Vous réclamez ! Vous réclamez !

Mais quoi ?

Donner mon avis sur la tempête dans un verre d'eau sale qui se déchaîne ces jours derniers à propos de la participation possible ou impossible de Léon Turrou dans l'affaire ? mais pourquoi ? oui, pourquoi vous auriez besoin de mon avis ? Vous, vous voudriez que je prenne parti et que je me place dans l'un ou l'autre camps ? Que je défende le super colonel des Vétérans G men ( ou man ?) ou que je descende en flèche un "aventurier-escroc et ancien agent du FBI" ?

 

 

Turrou dans son atelier

 

 

Vous savez, les enfants, pour moi, le Turrou, il n'a pas un bien grand intérêt.

Oui.Oui.oui. On peut lui construire dessus une nouvelle théorie. Mais ça ne restera qu'un théorie. Une de plus. Avec ses arguments, et pas grand chose côté preuve. Avec ses logiques et pas grand chose côté réalisme. Du pas bien solide, quoi. C'est dans l'ordre du bal tragique à Traou Nez, du salmigondis à Lormaye accompagné de Quémin en apéro, de la Bataille délirante , traînant sa malle sanglante de bout en bout.

Ah oui, Turrou.... et que je t'encule les mouches en pissant de la copie sur l'arrivée d'un transatlantique ou d'un autre dans les eaux profondes ou pas profondes en rade de Cherbourg, sur une virée des anciens de l'ARA, gratos ou pas gratos les billets en troisième classe ou quatrième déconnante . Et que toutes les six lignes, je t'assaisonne dans ma démonstration comme quoi je suis "le plus beau, le seul, le vrai"  , d'opprobres, d'injures et de damnations .

Ça ressemble à une guerre de religions et même que je me demande comment ils n'ont pas encore sorti les kalachnikovs et les pains de dynamite.

Non.
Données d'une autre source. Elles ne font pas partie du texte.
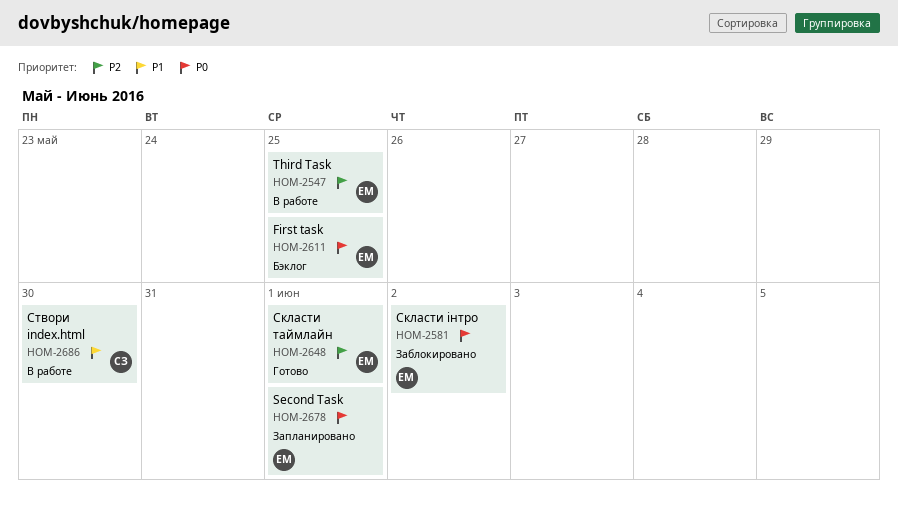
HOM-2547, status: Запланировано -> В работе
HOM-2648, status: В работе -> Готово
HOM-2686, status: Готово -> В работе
Ça ne sert à rien d'y mettre ne serait-ce que le petit doigt.

 

Mais que quelqu'un me dise pourquoi Seznec est allé voire Gauthier le 2 Juin,

Pourquoi Maire Jeanne Seznec a écrit dans les mêmes jours une lettre sous la signature de son mari, à un ex-commissaire de police,

Quelle était la réalité de la trésorerie de Quéméneur à la fin mai 1923 et quelle était la conséquence de la faillite De Jaegher sur cette trésorerie,

Pourquoi une grande partie des voisins de Traou an vilin ont-ils senti que ça puait le cochon brûlé dès le lundi suivant le retour de Seznec,

Quels étaient les gens connaissant bien Quéméneur à Morlaix qui ne l'ont pas vu descendre du train puis la rue le matin du dimanche.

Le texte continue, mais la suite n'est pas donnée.